START DOCUMENT PASSAGE
Additionally, the British began to colonize the Atlantic coast, with Spain, which offered refuge to enslaved individuals. This first period of Spanish control over greater Florida lasted until the end of the Seven Years’ War in 1763, when the British took possession of Florida. The indigenous population had continued to decline, and by the time the British took possession, most of Florida’s remaining indigenous people left with the Spanish, never to return.

Britain and Spain, again

British control only lasted until the end of the American War for Independence in 1783. The British separated Florida into two territories: Pensacola became the capital of West Florida, and St. Augustine was capital of East Florida. The British established peaceful relationships with the Creeks and Seminoles, who would later prove to be important allies during the Revolutionary War. They also focused on developing the colony by offering land grants, developing roads, and producing goods for export.

Many British settlers brought enslaved Africans to work on their plantations, expanding the role of slavery in the territory to the level it had under Spanish rule. As a relatively new colony, Florida remained loyal to the English crown and did not join the 13 colonies seeking independence. By 1781, the Spanish did invade and conquered West Florida by the end of the war.

Spain took control of Florida for the second time in 1784, when the Treaty of Paris went into effect, recognizing American independence. Spanish control was short-lived, because the United States was now interested in acquiring the territory, which would give them control of the Mississippi River. Moreover, Spain struggled to bring settlers to the region and defend its northern border. The Spanish offered enslaved people who escaped from the southern colonies freedom in Florida if they adopted Catholicism and agreed to fight for the Spanish crown. This created tension between the Spanish and the United States, which ultimately resulted in the Spanish reversing the policy. But those seeking freedom still came to Florida and established themselves among the Seminoles.
END DOCUMENT PASSAGE
START MATERIAL PROVIDED
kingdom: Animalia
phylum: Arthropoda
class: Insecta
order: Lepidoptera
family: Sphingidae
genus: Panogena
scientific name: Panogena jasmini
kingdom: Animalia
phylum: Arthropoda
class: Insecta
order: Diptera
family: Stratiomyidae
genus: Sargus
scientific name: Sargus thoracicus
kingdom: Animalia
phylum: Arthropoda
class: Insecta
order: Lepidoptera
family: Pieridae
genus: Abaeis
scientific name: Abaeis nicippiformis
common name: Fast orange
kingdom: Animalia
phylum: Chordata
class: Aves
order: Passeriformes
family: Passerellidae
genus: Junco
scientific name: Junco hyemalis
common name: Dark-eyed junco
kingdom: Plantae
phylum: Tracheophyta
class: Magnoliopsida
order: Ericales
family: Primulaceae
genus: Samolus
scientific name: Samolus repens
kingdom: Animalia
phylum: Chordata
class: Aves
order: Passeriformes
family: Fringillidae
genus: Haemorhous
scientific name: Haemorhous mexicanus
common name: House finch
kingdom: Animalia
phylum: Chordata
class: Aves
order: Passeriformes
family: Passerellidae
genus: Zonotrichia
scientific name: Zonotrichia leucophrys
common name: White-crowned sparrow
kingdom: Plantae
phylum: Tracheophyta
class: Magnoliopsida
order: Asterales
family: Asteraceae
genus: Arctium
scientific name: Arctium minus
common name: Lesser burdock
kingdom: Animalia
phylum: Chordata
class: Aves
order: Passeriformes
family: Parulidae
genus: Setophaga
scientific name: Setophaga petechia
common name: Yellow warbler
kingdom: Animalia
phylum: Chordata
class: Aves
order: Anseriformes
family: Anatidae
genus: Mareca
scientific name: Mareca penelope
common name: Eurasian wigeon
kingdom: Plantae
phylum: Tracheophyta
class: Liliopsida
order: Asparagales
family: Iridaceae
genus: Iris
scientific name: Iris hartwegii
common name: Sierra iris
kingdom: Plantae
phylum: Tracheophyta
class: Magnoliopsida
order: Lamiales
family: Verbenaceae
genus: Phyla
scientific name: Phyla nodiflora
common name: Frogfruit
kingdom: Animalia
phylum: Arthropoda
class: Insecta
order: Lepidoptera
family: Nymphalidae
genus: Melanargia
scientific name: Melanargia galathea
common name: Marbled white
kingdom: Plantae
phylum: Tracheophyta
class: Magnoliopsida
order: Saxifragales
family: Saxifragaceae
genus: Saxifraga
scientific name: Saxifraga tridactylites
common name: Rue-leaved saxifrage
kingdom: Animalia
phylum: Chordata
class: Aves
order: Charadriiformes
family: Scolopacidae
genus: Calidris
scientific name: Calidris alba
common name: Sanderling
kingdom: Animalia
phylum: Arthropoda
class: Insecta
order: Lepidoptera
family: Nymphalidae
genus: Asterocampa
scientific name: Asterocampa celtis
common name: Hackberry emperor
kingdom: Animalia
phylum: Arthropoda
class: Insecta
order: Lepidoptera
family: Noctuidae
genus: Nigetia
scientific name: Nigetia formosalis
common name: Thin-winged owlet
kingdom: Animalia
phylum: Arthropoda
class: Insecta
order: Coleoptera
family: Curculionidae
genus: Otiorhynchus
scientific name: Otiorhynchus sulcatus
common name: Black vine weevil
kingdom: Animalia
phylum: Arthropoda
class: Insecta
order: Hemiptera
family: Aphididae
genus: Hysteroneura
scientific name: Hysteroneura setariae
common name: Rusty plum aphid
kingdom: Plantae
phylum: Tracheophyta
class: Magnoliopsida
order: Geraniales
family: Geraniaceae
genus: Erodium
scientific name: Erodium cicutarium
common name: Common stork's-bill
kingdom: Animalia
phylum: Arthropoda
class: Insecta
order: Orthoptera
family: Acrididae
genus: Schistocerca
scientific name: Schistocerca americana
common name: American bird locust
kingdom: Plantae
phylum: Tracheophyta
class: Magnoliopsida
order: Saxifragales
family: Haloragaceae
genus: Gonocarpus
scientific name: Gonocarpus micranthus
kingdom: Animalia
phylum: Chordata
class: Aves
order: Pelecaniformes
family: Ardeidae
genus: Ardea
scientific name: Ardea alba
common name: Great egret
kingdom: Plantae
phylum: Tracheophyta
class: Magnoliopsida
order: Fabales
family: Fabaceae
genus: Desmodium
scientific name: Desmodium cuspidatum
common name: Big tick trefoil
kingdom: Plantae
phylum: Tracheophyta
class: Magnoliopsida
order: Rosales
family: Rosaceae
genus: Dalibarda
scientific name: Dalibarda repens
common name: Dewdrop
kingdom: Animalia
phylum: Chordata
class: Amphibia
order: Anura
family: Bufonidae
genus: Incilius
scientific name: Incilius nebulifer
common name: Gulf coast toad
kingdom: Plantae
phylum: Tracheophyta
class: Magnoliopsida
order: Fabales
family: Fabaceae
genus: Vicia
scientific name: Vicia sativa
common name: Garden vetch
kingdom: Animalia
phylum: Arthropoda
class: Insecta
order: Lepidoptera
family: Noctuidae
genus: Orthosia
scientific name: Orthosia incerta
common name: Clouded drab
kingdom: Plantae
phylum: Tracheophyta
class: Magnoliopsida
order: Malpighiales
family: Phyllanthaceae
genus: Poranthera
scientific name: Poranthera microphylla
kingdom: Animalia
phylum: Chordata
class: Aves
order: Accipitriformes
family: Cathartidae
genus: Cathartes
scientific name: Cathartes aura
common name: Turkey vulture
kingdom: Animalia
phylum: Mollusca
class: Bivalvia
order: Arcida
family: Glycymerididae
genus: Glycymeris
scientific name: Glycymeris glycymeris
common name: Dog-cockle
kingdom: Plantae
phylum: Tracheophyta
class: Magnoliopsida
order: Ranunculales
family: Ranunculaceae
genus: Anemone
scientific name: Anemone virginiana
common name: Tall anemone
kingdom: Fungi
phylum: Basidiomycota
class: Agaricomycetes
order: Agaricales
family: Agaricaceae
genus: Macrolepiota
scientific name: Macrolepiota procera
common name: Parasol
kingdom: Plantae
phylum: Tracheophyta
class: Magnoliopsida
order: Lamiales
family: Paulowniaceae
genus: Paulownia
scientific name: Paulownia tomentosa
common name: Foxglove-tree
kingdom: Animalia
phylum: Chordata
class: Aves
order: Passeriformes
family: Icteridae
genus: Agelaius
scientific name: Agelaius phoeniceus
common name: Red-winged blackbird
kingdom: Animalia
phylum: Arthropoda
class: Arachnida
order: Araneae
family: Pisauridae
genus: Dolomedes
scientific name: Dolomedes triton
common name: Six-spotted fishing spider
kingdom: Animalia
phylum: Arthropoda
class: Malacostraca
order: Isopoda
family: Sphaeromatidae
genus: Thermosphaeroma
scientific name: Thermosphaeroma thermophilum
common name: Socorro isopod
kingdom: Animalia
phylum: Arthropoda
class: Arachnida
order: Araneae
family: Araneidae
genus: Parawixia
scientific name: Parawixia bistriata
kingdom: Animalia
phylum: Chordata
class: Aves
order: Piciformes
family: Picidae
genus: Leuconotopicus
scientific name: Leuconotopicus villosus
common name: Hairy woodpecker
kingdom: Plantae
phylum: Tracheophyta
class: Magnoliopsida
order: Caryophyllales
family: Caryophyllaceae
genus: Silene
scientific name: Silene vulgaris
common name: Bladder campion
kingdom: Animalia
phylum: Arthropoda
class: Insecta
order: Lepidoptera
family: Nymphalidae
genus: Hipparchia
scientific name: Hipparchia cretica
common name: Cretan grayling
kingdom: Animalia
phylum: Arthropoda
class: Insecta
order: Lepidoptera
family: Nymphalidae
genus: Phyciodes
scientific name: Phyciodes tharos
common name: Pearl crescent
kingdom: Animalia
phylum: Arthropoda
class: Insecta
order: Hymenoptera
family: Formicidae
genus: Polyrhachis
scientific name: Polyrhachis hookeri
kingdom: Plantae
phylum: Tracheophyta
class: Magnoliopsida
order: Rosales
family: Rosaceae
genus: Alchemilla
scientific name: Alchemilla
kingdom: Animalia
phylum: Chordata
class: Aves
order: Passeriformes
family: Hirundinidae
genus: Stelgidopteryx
END MATERIAL PROVIDED
> [GOAL 1]:
According to the passage on Florida's colonial history, why did Spain's second period of control over Florida not last long? Answer in one to three sentences.
> [GOAL 2]:
Please translate this sentence from the passage on Florida's colonial history into Spanish: "As a relatively new colony, Florida remained loyal to the English crown and did not join the 13 colonies seeking independence."
> [GOAL 3]:
Does each statement agree with the passage on Florida's colonial history? Answer yes or no, and quote the words from the passage that decide it.
(a) Under British rule, St. Augustine was the capital of West Florida.
(b) The British offered land grants as part of developing the colony.
(c) Spain took control of Florida for the second time in 1784.
These records were taken from a separate source.

> [WRITTEN SOLUTION 1]:
Spanish control was short-lived because the United States wanted to acquire the territory, which would give it control of the Mississippi River. Spain also struggled to bring settlers to the region and to defend its northern border.

> [WRITTEN SOLUTION 2]:
Como colonia relativamente nueva, Florida permaneció leal a la corona inglesa y no se unió a las 13 colonias que buscaban la independencia.

> [WRITTEN SOLUTION 3]:
(a) No: "St. Augustine was capital of East Florida."
(b) Yes: "They also focused on developing the colony by offering land grants"
(c) Yes: "Spain took control of Florida for the second time in 1784"